═════ PROVIDED DATA ═════

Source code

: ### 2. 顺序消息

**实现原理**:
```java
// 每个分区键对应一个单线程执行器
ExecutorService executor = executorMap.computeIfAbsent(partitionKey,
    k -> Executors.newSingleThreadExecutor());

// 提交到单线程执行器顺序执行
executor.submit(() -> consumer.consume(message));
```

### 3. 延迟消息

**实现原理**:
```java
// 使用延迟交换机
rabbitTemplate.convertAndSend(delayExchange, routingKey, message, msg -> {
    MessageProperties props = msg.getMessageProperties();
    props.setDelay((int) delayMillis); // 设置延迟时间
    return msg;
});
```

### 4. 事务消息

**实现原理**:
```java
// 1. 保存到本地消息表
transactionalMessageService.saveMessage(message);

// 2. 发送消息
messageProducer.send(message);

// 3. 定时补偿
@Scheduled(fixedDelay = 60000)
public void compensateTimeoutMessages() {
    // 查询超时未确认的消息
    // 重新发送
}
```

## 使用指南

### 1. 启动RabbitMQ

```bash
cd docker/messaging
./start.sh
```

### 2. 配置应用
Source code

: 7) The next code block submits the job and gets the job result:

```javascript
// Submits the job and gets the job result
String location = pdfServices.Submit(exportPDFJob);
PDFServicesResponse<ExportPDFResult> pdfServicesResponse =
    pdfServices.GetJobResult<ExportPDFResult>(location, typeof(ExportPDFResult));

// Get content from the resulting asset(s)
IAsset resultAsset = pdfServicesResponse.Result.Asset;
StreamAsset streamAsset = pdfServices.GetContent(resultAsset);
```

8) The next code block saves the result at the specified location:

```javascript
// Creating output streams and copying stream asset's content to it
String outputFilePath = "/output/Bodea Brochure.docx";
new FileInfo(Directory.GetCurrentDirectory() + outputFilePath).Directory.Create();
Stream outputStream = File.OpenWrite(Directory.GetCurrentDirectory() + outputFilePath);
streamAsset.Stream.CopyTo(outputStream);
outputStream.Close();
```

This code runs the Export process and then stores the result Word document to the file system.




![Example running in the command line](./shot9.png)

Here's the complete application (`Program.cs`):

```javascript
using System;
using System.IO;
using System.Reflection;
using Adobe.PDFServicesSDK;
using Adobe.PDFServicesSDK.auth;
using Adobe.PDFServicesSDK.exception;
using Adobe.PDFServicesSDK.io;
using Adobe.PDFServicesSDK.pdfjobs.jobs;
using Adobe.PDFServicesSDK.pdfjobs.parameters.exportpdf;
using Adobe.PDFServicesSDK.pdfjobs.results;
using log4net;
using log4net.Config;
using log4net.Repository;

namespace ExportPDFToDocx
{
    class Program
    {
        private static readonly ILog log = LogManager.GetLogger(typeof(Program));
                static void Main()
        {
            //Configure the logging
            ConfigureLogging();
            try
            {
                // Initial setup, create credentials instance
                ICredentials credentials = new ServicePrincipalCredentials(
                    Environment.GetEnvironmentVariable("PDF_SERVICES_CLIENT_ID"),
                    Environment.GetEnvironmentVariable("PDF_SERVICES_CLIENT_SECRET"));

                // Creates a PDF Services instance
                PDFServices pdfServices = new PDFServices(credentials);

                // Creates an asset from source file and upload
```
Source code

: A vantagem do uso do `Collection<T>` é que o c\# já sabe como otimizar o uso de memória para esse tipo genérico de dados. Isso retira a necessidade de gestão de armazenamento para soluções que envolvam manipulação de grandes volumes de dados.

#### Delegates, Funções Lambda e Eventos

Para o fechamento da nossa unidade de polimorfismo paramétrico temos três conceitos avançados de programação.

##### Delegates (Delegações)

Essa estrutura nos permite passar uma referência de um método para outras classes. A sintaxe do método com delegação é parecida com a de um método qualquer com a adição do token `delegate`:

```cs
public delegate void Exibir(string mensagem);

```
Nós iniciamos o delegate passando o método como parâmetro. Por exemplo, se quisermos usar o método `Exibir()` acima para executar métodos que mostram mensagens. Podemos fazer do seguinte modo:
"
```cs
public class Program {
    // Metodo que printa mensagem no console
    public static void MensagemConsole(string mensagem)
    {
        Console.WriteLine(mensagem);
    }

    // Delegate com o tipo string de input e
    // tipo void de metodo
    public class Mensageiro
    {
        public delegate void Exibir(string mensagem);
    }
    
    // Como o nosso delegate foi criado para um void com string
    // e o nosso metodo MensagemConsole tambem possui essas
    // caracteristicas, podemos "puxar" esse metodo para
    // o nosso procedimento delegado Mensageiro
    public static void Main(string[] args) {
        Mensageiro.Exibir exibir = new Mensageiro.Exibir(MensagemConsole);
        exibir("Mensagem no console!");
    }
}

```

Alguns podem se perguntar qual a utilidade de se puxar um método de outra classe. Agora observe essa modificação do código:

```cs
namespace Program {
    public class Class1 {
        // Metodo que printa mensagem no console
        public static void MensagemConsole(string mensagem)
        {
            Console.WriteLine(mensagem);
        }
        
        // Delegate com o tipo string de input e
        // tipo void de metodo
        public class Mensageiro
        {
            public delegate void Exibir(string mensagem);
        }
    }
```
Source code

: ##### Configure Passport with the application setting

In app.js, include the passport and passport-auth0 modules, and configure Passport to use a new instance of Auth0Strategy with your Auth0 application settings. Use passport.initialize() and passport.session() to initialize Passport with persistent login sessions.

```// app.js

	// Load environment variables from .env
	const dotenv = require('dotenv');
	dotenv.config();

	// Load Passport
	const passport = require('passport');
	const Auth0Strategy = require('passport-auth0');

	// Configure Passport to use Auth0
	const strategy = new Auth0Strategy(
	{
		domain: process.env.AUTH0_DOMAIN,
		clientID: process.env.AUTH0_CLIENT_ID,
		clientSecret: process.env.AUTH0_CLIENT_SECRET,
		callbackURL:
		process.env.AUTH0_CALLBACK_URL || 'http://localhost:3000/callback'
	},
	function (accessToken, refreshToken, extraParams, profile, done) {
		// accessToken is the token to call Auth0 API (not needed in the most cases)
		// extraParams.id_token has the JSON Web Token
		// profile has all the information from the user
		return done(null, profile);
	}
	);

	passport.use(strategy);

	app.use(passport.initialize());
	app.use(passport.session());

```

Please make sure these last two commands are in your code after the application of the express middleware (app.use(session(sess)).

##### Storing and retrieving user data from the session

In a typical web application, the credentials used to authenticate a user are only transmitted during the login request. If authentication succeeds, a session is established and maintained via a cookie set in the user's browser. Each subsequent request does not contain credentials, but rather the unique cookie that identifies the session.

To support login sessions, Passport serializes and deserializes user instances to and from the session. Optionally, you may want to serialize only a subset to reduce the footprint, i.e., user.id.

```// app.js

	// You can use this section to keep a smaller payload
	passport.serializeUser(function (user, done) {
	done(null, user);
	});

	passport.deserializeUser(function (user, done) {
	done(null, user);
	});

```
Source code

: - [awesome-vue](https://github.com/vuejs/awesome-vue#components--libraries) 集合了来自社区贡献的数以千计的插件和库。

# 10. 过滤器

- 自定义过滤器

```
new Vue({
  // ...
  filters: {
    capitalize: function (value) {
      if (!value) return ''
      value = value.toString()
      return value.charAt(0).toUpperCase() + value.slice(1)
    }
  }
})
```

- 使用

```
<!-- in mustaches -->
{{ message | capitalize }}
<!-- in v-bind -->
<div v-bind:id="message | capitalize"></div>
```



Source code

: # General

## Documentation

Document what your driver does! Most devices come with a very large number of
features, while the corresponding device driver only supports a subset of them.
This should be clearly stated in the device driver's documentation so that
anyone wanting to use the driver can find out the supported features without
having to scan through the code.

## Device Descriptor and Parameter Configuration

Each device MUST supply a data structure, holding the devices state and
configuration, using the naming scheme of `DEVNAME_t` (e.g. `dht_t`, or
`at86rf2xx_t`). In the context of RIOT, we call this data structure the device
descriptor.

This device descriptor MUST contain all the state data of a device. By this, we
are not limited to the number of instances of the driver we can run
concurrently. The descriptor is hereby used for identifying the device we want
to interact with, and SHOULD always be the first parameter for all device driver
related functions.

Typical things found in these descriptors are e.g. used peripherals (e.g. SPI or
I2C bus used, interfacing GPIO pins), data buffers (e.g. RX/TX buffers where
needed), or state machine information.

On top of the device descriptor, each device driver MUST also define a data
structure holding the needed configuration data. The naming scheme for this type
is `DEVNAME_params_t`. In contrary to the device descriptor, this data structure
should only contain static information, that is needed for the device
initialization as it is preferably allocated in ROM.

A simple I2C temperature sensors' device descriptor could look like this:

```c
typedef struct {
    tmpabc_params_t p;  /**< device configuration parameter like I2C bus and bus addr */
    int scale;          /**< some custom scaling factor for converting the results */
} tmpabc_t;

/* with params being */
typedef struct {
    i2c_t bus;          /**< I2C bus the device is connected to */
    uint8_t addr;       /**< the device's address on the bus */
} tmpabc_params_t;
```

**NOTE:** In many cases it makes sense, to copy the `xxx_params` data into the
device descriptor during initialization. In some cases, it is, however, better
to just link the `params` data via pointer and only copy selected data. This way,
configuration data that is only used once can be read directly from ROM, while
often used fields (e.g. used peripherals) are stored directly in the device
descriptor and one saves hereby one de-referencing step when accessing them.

═════

* DESCRIPTION OF THE TASK
Which lines in the records above contain the word "session"? Copy each one.

* SOLVED EXERCISE
In app.js, include the passport and passport-auth0 modules, and configure Passport to use a new instance of Auth0Strategy with your Auth0 application settings. Use passport.initialize() and passport.session() to initialize Passport with persistent login sessions.
	app.use(passport.session());
Please make sure these last two commands are in your code after the application of the express middleware (app.use(session(sess)).
##### Storing and retrieving user data from the session
In a typical web application, the credentials used to authenticate a user are only transmitted during the login request. If authentication succeeds, a session is established and maintained via a cookie set in the user's browser. Each subsequent request does not contain credentials, but rather the unique cookie that identifies the session.
To support login sessions, Passport serializes and deserializes user instances to and from the session. Optionally, you may want to serialize only a subset to reduce the footprint, i.e., user.id.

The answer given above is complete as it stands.